A leading clinician at Ninewells Hospital has warned that recruitment and retention of staff is a “real issue” at NHS Tayside.
Professor Colin Fleming, interim associate medical director for surgery with NHS Tayside, said the Dundee and Aberdeen conurbations tended to struggle because they were perceived by many UK doctors as “lying geographically outside” core parts of the country.
Attracting staff to the rural hinterlands where community-based facilities were vital was also a challenge.
However, he said a key to addressing this situation is not just selling the area to would-be recruits as an attractive part of the world, but actually by creating “really attractive and interesting jobs”.

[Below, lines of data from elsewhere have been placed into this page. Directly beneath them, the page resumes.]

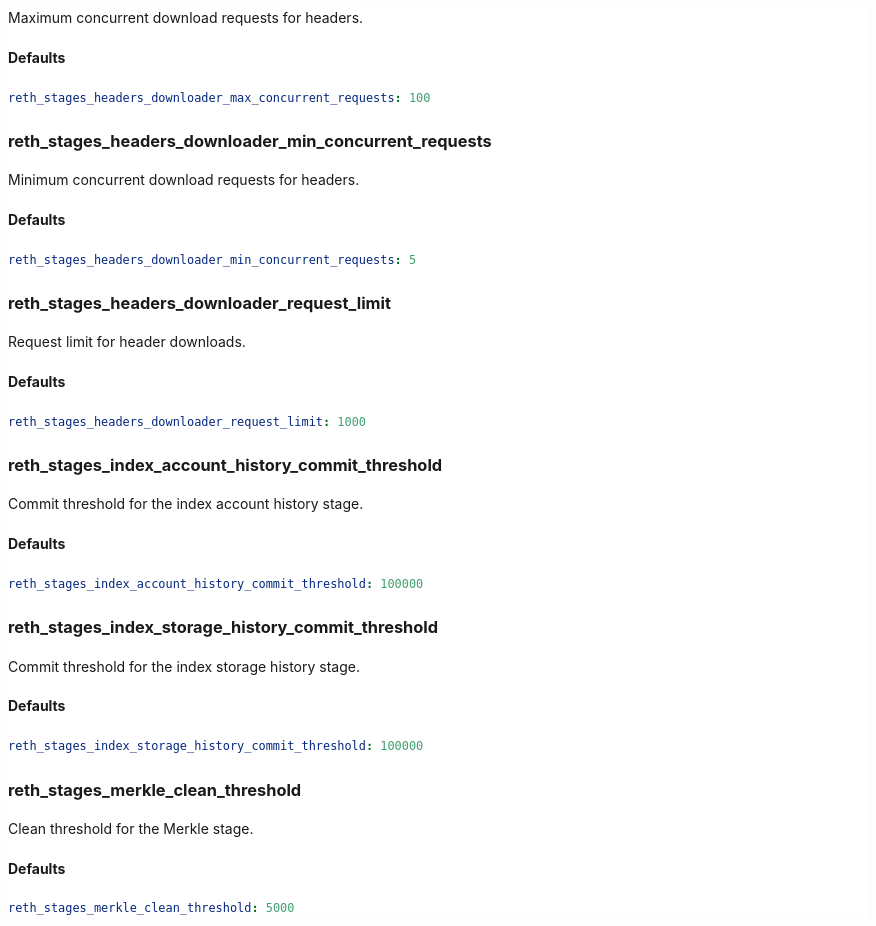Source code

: Maximum concurrent download requests for headers.

#### Defaults

```YAML
reth_stages_headers_downloader_max_concurrent_requests: 100
```

### reth_stages_headers_downloader_min_concurrent_requests

Minimum concurrent download requests for headers.

#### Defaults

```YAML
reth_stages_headers_downloader_min_concurrent_requests: 5
```

### reth_stages_headers_downloader_request_limit

Request limit for header downloads.

#### Defaults

```YAML
reth_stages_headers_downloader_request_limit: 1000
```

### reth_stages_index_account_history_commit_threshold

Commit threshold for the index account history stage.

#### Defaults

```YAML
reth_stages_index_account_history_commit_threshold: 100000
```

### reth_stages_index_storage_history_commit_threshold

Commit threshold for the index storage history stage.

#### Defaults

```YAML
reth_stages_index_storage_history_commit_threshold: 100000
```

### reth_stages_merkle_clean_threshold

Clean threshold for the Merkle stage.

#### Defaults

```YAML
reth_stages_merkle_clean_threshold: 5000
```

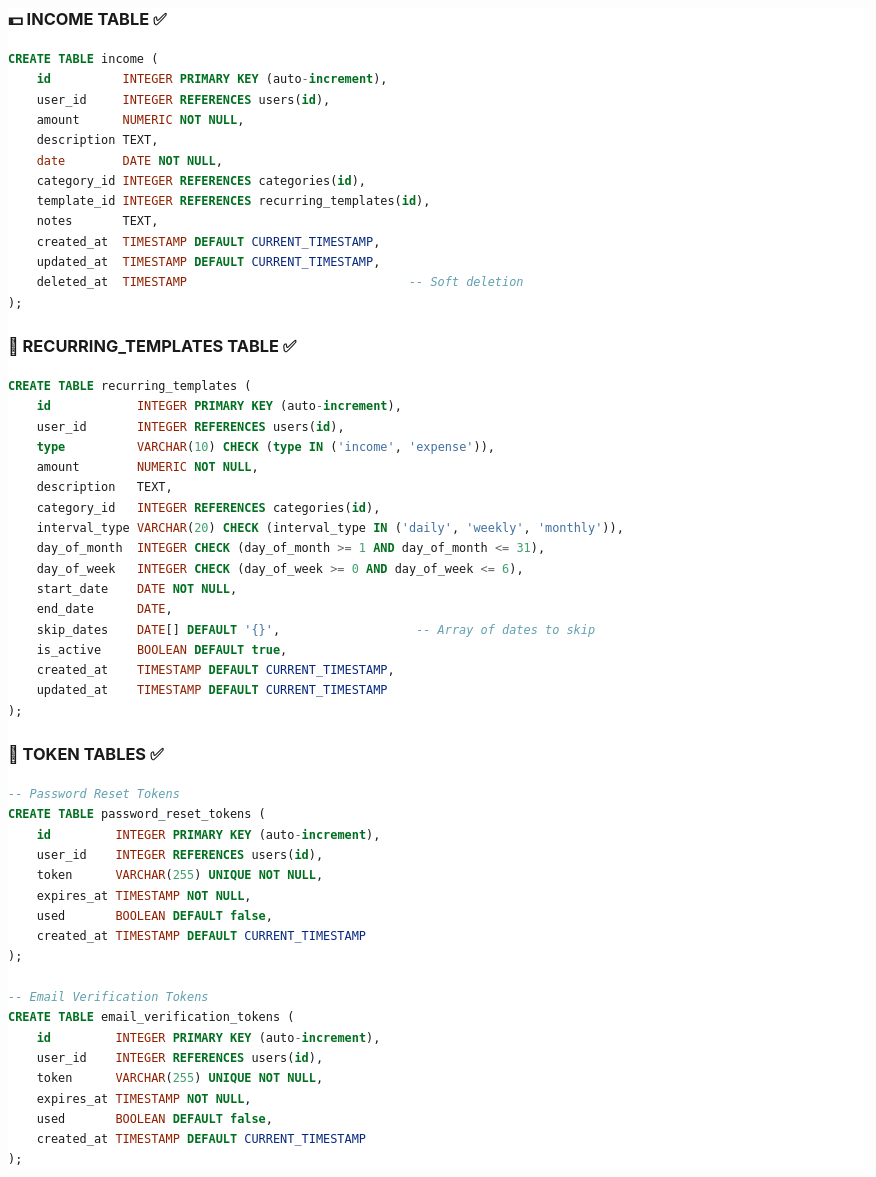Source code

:### **💵 INCOME TABLE** ✅
```sql
CREATE TABLE income (
    id          INTEGER PRIMARY KEY (auto-increment),
    user_id     INTEGER REFERENCES users(id),
    amount      NUMERIC NOT NULL,
    description TEXT,
    date        DATE NOT NULL,
    category_id INTEGER REFERENCES categories(id),
    template_id INTEGER REFERENCES recurring_templates(id),
    notes       TEXT,
    created_at  TIMESTAMP DEFAULT CURRENT_TIMESTAMP,
    updated_at  TIMESTAMP DEFAULT CURRENT_TIMESTAMP,
    deleted_at  TIMESTAMP                               -- Soft deletion
);
```

### **🔄 RECURRING_TEMPLATES TABLE** ✅
```sql
CREATE TABLE recurring_templates (
    id            INTEGER PRIMARY KEY (auto-increment),
    user_id       INTEGER REFERENCES users(id),
    type          VARCHAR(10) CHECK (type IN ('income', 'expense')),
    amount        NUMERIC NOT NULL,
    description   TEXT,
    category_id   INTEGER REFERENCES categories(id),
    interval_type VARCHAR(20) CHECK (interval_type IN ('daily', 'weekly', 'monthly')),
    day_of_month  INTEGER CHECK (day_of_month >= 1 AND day_of_month <= 31),
    day_of_week   INTEGER CHECK (day_of_week >= 0 AND day_of_week <= 6),
    start_date    DATE NOT NULL,
    end_date      DATE,
    skip_dates    DATE[] DEFAULT '{}',                   -- Array of dates to skip
    is_active     BOOLEAN DEFAULT true,
    created_at    TIMESTAMP DEFAULT CURRENT_TIMESTAMP,
    updated_at    TIMESTAMP DEFAULT CURRENT_TIMESTAMP
);
```

### **🔑 TOKEN TABLES** ✅
```sql
-- Password Reset Tokens
CREATE TABLE password_reset_tokens (
    id         INTEGER PRIMARY KEY (auto-increment),
    user_id    INTEGER REFERENCES users(id),
    token      VARCHAR(255) UNIQUE NOT NULL,
    expires_at TIMESTAMP NOT NULL,
    used       BOOLEAN DEFAULT false,
    created_at TIMESTAMP DEFAULT CURRENT_TIMESTAMP
);

-- Email Verification Tokens  
CREATE TABLE email_verification_tokens (
    id         INTEGER PRIMARY KEY (auto-increment),
    user_id    INTEGER REFERENCES users(id),
    token      VARCHAR(255) UNIQUE NOT NULL,
    expires_at TIMESTAMP NOT NULL,
    used       BOOLEAN DEFAULT false,
    created_at TIMESTAMP DEFAULT CURRENT_TIMESTAMP
);
```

The warning came as doctors’ leaders warned that “cutting off” the supply of European Union medics coming to work in Scotland after Brexit will have a “disastrous” impact on the NHS.
Professor Fleming said a key to addressing this situation is not just selling the area to would-be recruits as an attractive part of the world, but actually by creating “really attractive and interesting jobs”.
“I’ll give you an example,” he said.
“I’m a dermatologist – we are in the first steps of building an Institute of Dermatology to build on our really good researchers and really good clinicians.
“That institute will cover an umbrella of researchers and scientists and clinicians and it will I hope allow us to become more attractive to people working in the region because they’ll understand they are part of this bigger entity which actually will allow them to take their careers in different directions.
“It may be teaching, it may be research, it may be clinical service development but that’s the sort of vehicle I believe begins to address that problem. We accept we are in a competitive market and we get competitive.”
It’s a strategy supported by Dilip Nathwani, director of the Dundee-based Academic Health Sciences Partnership, who is at the forefront of Growing the Tayside Biomedical Cluster – a collaboration which aims to create wealth, sustainable job opportunities and improved health outcomes for the people of the Tayside region and beyond.
Highlighting the energy of staff and innovation they bring to the heart of the NHS, he said: “The big challenge that we have across the UK, but perhaps more so in Scotland and even in Tayside, is how do you retain staff here, how do you recruit talent?
“How do you get staff to the population needs of Highland and Tayside and Grampian – remote and rural populations? How do you keep old folk in their homes with a nice quality of life?
“That requires innovative, technological as well as other solutions.
“Rather than to keep on saying how terrible this hospital is that’s under financial scrutiny, our quality of care is still very good and we need to say from the person who cleans the floors to the person who’s the midwife, a nurse, a pharmacist to a doctor, that this is a great place to come and work – bring yourself, bring your family, come and live here.
“Not just because we have great countryside and the V&A is coming, and so on, we need to say to them that here not only will you find a fulfilling life but you will have developmental opportunities. “We will give you space and time to develop. If you are a creative and an innovative person then Tayside is a place to come and work.”
Professor Nathwani said the partnership approached aimed to connect multi-disciplinary staff with
academics and commercial/industrial partners to “support them with their ideas and bring their dreams to realisation”.
He added:“How do we work in a tri-partite way between the NHS, the academic sector as well as the industrial sector to really drive improvement in patient wellbeing?
“Because all of this is really about how do we improve the outcomes of patients, but as someone who pays taxes in this part of the world, how do you bring about economic growth?
“I think that in England these models have been very very successful. What worries me is that if that is lost then we will not progress and we will not make the inroads into the most challenging areas.”
Professor Nathwani said for anyone working in the NHS there’s an expectation of doing an incredibly hard job and meeting people in the extremes of life. But the benefits and job satisfaction for most were also immense.
Last week doctors’ leaders warned that “cutting off” the supply of European Union medics coming to work in Scotland after Brexit will have a “disastrous” impact on the NHS.
The absence of progress on a deal is “deeply worrying”, according to Peter Bennie, chair of the British Medical Association (BMA) in Scotland.
He met MEPs and fellow European doctors in Brussels last week to step up calls for action.
With the NHS in Scotland already facing staff shortages, the BMA has warned that the failure to agree a post-Brexit deal on European doctors could be ‘disastrous’.